Quentin Dupieux propose, avec son dernier film, Mandibules, un univers réjouissant, ensoleillé et coloré, bien éloigné des poncifs habituels du road trip drôle.

Mandibules de Quentin Dupieux
Une mission facile, en apparence
Deux losers, Jean-Gab et Manu, qui vivent de combines faciles, acceptent de transporter une mallette mystérieuse d’un point A à un point B, pourvu que cette mallette soit dans un coffre de voiture. Amenés à chercher un véhicule adéquat à leur équipée, ils vont découvrir par hasard un animal étrange, qui va leur donner des idées de business facile. Le film raconte cette épopée, à la fois très réaliste dans les rencontres de hasard que font les héros, et en même temps assez surréaliste par la nature même de leurs aventures.

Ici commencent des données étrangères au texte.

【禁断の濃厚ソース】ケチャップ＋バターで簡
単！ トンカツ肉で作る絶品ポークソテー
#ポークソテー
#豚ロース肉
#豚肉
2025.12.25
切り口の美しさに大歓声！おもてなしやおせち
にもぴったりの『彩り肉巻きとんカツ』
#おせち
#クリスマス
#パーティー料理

détail film Mandibules de Quentin Dupieux
Une sagesse inspirante
Ces clochards contemporains n’inspirent pas la pitié car ils ne se plaignent jamais. Et ils adaptent leurs rêves à leur mode de vie, le meilleur gage de bien-être somme toute! Cependant l’idée du réalisateur n’est évidemment pas de donner une leçon de simplicité de vie aux spectateurs. On sentirait plutôt l’envie de faire partager la folie ordinaire, qui guette chacun, y compris dans des univers très protégés, comme celui des vacancières rencontrées accidentellement.

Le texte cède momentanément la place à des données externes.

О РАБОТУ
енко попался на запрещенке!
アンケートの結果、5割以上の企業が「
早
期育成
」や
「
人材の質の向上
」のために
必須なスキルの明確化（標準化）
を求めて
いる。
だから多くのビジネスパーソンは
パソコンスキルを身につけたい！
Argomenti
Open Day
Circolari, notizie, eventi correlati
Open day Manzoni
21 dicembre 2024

Quentin Dupieux à Venise avec Mandibules
Les signes d’un monde merveilleux surgissent ici ou là, avec un vélo-licorne ou une mouche géante et domesticable. L’absence de foules ou de touristes dans le décor rend le film presque non datable, en suspension dans un temps éternel, comme une fable. La gentillesse des héros provoque la bienveillance presque instantanément chez le spectateur. Leur ambition se heurte parfois à la résistance des objets (un coffre difficile à ouvrir au sécateur, une cuisson mal maitrisée déchaine un incendie etc.) et à l’incompréhension de leurs interlocuteurs (qui ne souhaitent même pas séduire de jolies touristes ou se baigner dans une piscine de rêve, et qui aspirent juste à avaler de grandes quantités de nourriture et à dormir!).
Des rapports sociaux centrés sur l’essentiel
Jean-Gab et Manu se sont délestés des rapports sociaux superficiels et se concentrent sur le réel et l’essentiel, les fondamentaux de la pyramide de Maslow en quelque sorte. Mais ce faisant, dans le cadre dépouillé et fantastique qui les cerne, ils dégagent malgré eux un humour salutaire et solaire. L’amitié et la fidélité, la simplicité caractérisent leur approche. Si le film entérine partiellement les rapports de classe, il ne pose pas cette question comme fondamentale dans l’histoire. La force d’adaptation des personnages principaux aux environnements qu’ils croisent tient à leur regard distancié sur la richesse d’autrui, qu’elle soit sociale ou matérielle. Cette aisance est d’ailleurs souvent dénigrée par le réalisateur comme ridicule, affectée et dominée par des rapports de force. L’authenticité des relations qui lient les héros entre eux atteste de leur sagesse dans la manière d’envisager les événements qui surviennent, souvent par hasard. Les nombreux check « taureau » qu’ils se donnent au quotidien pourraient en être une illustration des plus symboliques.
Vous l’aurez compris, ce film atypique et inclassable est à voir de toute urgence pour garder confiance dans l’avenir post-confinement, et soutenir la culture « essentielle »!